In post-diagnosis hindsight, it is obvious that these are OCD essays without the OCD label. I was trying to understand and describe the difficulty of living with OCD without knowing what it was. Even the “Fear of Flying” essay that talks about post-partum depression is actually post-partum OCD, according to a few professionals who have read it. I think it is interesting that my behaviors and thoughts are sort of dissected and laid out on the table for examination, without a label attached, which I think speaks to an unintentional theme of this memoir — living within your label or escaping it: Autistic, overthinker, divorcee, failure, psychopath, dreamer, new girl, new mom, welfare mom, soccer mom, pedophile, “Cap’n faggot,” or whatever your own label might be. Sometimes labels are damning, sometimes they are limiting, and sometimes, if you are lucky, they might help for a bit, though I think they are mostly damning or limiting.
I always wonder what’s next.
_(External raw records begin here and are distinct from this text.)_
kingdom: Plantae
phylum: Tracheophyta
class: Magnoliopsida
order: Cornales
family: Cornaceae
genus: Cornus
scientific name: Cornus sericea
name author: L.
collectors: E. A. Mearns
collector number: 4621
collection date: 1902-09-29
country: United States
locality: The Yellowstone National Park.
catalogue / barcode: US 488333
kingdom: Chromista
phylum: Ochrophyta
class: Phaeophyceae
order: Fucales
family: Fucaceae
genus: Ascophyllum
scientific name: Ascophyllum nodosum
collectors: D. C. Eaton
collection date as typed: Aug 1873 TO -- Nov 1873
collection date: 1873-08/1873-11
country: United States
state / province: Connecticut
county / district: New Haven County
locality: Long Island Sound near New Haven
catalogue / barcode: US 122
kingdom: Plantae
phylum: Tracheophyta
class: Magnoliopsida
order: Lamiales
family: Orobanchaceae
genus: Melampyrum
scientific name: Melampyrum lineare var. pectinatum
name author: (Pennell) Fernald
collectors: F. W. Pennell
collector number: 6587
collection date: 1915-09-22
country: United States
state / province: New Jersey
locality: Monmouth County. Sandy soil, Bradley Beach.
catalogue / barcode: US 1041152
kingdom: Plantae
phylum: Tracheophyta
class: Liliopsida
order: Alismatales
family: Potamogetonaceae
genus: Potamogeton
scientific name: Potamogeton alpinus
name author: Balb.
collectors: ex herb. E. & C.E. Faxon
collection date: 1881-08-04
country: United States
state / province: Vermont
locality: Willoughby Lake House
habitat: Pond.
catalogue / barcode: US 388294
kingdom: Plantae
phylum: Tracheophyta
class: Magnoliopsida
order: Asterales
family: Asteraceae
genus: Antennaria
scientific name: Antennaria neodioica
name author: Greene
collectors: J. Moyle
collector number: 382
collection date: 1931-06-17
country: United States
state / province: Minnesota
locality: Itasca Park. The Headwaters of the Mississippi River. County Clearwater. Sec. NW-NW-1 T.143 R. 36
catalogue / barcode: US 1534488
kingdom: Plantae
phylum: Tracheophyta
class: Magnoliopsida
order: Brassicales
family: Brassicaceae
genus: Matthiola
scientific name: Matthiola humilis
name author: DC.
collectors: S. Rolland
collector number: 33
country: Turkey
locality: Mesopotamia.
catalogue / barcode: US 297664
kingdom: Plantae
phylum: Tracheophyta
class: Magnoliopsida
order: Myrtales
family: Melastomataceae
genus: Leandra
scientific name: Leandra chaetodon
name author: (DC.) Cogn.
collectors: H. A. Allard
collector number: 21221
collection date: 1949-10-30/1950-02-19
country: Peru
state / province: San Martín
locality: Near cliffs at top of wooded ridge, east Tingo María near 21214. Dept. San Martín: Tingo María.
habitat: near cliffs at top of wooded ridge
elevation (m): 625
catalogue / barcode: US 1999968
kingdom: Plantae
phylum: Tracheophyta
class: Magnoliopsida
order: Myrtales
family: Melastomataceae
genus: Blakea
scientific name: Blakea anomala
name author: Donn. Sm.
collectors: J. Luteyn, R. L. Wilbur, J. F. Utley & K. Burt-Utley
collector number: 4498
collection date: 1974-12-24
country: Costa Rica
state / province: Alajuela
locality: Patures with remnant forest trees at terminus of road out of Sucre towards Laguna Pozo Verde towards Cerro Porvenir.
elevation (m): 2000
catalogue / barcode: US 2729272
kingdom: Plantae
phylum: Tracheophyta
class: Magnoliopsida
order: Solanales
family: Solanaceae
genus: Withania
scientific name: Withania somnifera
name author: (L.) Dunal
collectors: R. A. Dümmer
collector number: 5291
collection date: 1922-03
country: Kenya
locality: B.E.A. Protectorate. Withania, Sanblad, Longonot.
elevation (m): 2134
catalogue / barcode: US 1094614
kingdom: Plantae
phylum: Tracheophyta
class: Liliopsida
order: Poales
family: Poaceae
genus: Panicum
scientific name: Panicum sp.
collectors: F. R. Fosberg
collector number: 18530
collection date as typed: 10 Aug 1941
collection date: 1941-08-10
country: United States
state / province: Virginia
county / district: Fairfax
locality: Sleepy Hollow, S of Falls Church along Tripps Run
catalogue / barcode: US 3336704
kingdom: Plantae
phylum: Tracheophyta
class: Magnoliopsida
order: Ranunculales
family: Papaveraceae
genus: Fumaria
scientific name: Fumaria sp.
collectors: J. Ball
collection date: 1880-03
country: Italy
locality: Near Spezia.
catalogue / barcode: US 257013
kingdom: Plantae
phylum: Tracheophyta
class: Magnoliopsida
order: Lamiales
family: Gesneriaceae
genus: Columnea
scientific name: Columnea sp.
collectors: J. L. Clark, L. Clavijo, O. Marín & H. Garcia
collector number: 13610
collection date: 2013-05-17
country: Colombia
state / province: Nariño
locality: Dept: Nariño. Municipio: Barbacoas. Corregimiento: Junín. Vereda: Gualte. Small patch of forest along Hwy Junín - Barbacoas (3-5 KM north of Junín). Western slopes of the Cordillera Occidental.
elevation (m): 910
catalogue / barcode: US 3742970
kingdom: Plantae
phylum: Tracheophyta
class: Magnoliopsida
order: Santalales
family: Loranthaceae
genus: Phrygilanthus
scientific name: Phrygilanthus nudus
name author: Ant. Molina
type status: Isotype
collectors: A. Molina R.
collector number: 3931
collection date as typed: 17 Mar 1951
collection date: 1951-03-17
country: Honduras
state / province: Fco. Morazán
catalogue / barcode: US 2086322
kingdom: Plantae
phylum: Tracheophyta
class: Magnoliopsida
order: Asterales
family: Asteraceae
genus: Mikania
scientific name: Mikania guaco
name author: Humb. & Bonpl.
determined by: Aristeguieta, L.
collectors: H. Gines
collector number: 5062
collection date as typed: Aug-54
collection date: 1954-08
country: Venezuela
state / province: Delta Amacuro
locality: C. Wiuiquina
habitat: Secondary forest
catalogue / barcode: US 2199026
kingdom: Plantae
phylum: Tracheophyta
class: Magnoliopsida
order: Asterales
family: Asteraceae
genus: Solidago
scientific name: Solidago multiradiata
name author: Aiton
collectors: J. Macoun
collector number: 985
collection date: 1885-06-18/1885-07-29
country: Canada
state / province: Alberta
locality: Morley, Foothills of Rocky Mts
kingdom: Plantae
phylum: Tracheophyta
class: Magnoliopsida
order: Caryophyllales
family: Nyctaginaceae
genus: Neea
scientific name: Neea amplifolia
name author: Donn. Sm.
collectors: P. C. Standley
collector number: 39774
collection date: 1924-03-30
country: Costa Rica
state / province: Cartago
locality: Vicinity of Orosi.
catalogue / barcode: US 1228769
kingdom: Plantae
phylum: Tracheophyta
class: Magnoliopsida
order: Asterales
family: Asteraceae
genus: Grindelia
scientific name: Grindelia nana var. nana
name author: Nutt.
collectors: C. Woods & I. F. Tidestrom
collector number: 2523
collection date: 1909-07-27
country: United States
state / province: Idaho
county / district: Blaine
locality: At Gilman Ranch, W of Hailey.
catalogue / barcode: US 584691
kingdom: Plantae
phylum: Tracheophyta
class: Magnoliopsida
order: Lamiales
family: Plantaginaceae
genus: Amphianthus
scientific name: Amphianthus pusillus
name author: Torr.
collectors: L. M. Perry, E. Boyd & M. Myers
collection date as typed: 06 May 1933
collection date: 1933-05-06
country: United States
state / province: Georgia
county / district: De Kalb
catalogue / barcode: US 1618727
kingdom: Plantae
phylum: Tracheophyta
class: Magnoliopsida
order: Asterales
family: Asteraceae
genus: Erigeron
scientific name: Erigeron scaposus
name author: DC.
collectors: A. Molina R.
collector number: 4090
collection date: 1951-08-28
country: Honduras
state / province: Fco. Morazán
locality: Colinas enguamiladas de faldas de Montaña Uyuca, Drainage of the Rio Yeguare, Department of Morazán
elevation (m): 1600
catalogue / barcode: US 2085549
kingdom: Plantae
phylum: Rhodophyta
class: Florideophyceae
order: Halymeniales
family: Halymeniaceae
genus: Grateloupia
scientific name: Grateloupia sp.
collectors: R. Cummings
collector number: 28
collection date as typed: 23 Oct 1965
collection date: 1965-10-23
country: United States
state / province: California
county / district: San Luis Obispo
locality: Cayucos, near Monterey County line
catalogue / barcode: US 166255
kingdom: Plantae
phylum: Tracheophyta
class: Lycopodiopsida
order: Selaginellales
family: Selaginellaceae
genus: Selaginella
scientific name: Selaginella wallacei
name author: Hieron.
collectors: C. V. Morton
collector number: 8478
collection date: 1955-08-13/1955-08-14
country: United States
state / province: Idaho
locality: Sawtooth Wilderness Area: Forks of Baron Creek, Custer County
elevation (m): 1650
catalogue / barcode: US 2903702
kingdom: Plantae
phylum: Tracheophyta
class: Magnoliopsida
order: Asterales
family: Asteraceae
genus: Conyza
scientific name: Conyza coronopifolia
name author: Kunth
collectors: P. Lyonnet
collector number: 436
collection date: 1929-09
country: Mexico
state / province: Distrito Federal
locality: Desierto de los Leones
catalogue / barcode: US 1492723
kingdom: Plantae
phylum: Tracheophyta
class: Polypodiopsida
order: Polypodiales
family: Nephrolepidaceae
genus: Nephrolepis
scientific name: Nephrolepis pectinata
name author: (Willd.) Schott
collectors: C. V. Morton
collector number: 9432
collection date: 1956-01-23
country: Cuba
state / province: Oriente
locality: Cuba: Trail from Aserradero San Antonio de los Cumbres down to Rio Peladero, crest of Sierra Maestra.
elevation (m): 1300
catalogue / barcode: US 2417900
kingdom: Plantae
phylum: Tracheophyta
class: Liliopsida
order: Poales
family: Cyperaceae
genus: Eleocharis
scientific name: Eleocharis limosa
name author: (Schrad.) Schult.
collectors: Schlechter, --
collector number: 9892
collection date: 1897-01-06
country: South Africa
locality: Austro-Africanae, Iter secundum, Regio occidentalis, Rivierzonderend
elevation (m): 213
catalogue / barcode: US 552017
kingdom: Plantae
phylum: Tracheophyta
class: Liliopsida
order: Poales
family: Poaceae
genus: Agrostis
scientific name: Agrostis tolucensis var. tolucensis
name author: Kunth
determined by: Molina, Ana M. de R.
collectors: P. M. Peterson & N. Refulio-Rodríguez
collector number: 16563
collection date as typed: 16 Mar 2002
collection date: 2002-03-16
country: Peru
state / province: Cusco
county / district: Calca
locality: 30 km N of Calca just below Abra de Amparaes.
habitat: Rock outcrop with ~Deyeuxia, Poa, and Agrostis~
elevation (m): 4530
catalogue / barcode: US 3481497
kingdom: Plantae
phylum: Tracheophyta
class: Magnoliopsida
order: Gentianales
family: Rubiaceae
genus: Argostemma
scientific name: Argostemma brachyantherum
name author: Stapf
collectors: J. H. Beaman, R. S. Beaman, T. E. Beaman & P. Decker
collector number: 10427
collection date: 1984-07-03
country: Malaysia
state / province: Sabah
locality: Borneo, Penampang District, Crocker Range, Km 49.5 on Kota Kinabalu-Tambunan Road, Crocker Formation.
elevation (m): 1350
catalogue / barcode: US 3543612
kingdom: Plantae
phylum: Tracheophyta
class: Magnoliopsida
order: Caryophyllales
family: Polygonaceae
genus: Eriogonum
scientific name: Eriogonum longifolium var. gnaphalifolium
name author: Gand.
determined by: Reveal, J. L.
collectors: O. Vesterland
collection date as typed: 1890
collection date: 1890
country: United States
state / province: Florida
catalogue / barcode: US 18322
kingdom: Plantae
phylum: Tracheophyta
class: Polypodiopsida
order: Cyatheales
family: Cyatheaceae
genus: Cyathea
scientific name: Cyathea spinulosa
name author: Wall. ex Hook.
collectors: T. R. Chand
I think that’s a great question! I have a second essay collection half finished; some of the essays have already left the nest for individual publication. I also spent the last six months revising a draft of a novel that I am starting to get seriously attached to. I have a few other books on deck when those are finished. I’m also teaching now, which I love doing, and which I plan to continue if the avenues stay open.
Mothers of Sparta: A Memoir in Pieces by Dawn Davies (Flatiron Books, 9781250133700, Hardcover Nonfiction, $24.99) On Sale Date: 1/30/2018.